Listas de espera na saúde nos Açores voltam a dividir oposição e Governo Regional

Listas de espera na saúde nos Açores voltam a dividir oposição e Governo Regional

 

Lusa/AO Online   Regional   9 de Jul de 2014, 06:35

A oposição no parlamento dos Açores sublinhou hoje que as listas de espera para cirurgia na região continuam a aumentar, mas o Governo Regional contrapôs que se fizeram mais operações em 2013.

A troca de argumentos ocorreu durante um debate no plenário do parlamento, na Horta, em torno de uma proposta do CDS-PP, que visava definir tempos máximos de espera para as cirurgias e, quando ultrapassados em dois terços, os doentes recebiam “um vale saúde” para serem operados em hospitais fora dos Açores.

A proposta foi rejeitada com os votos contra da maioria socialista e do PCP e a abstenção do PSD. Votaram a favor, além do CDS-PP, o BE e o PPM.

O presidente do CDS-Açores, Artur Lima, lamentou o chumbo ao que pretendia ser "mais um contributo" para combater "as vergonhosas" listas de espera na região autónoma, que se poderia juntar a outras medidas que já estão no terreno, adotadas pelo Governo Regional.

O dirigente do CDS-PP, como outros deputados da oposição, sublinhou que as listas continuam a aumentar, não havendo sequer estagnação desde que o atual executivo regional entrou em funções, em novembro de 2012.

No entanto, o secretário regional da Saúde preferiu apontar outro número: o do aumento das cirurgias feitas nas ilhas em 2013.

Segundo Luís Cabral, nesse ano, foram feitas cerca de 18.700 operações, quando em 2012 tinham sido 15.980 e depois de uma descida contínua desde 2009.

O secretário regional reiterou que a aposta do executivo açoriano é rentabilizar os recursos existentes nos hospitais da região, assegurando haver ainda uma margem para melhorar a produtividade dos blocos operatórios e dos profissionais.

Luís Cabral atribuiu, por outro lado, o crescimento das listas de espera a uma melhor referenciação dos doentes por parte do Serviço Regional de Saúde (SRS).

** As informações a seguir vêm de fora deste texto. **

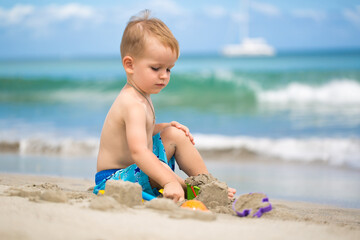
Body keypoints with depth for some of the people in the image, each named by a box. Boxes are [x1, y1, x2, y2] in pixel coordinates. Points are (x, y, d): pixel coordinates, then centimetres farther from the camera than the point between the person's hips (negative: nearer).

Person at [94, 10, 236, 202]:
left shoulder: (140, 96, 7)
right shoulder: (133, 105, -26)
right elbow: (138, 151, -40)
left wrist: (165, 127, 9)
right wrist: (170, 182, -49)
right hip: (113, 179, -11)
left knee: (174, 135, 15)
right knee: (157, 165, -37)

Assegurou ainda que o sistema informático para gerir os registos de doentes em espera nos Açores já deu resultados, tendo sido identificadas, por exemplo, duplicações e pessoas que já não tinham necessidade de uma operação ou que nem sabiam que estavam à esperam de uma cirurgia.

O secretário regional garantiu que, no entanto, não está "contra a aplicação do vale saúde", que existe nos Açores desde 2009, dizendo que continuará a ser aplicado nos moldes atuais e que, em 2014, será destinado a operações oftalmológicas e otorrinolaringologia.

Perante estas explicações, o deputado do PSD Luís Maurício considerou que o secretário regional está “a governar para os números", acrescentando que será inaceitável se aumentarem as listas de cirurgias mais demoradas e dispendiosas, como a colocação de uma prótese.

Também Artur Lima considerou que no debate só ouviu o PS e o Governo Regional falarem em números e ignorarem "o sofrimento das pessoas".

Durante o debate, o secretário regional chamou "pasquim" ao jornal interno do hospital de Ponta Delgada, acabando por se desculpar e reconhecer que tinha "sido infeliz", depois de confrontado pelo PSD com o termo que usou para se referir a uma publicação da responsabilidade da administração de uma unidade de saúde nomeada pelo próprio executivo.

O deputado do PCP, Aníbal Pires, votou contra a proposta do CDS-PP, mas sublinhou que o SRS tem tido uma “gestão de navegação à vista”, ao sabor de ciclos eleitorais ou protestos locais, prometendo para breve iniciativas relacionadas com a sua organização.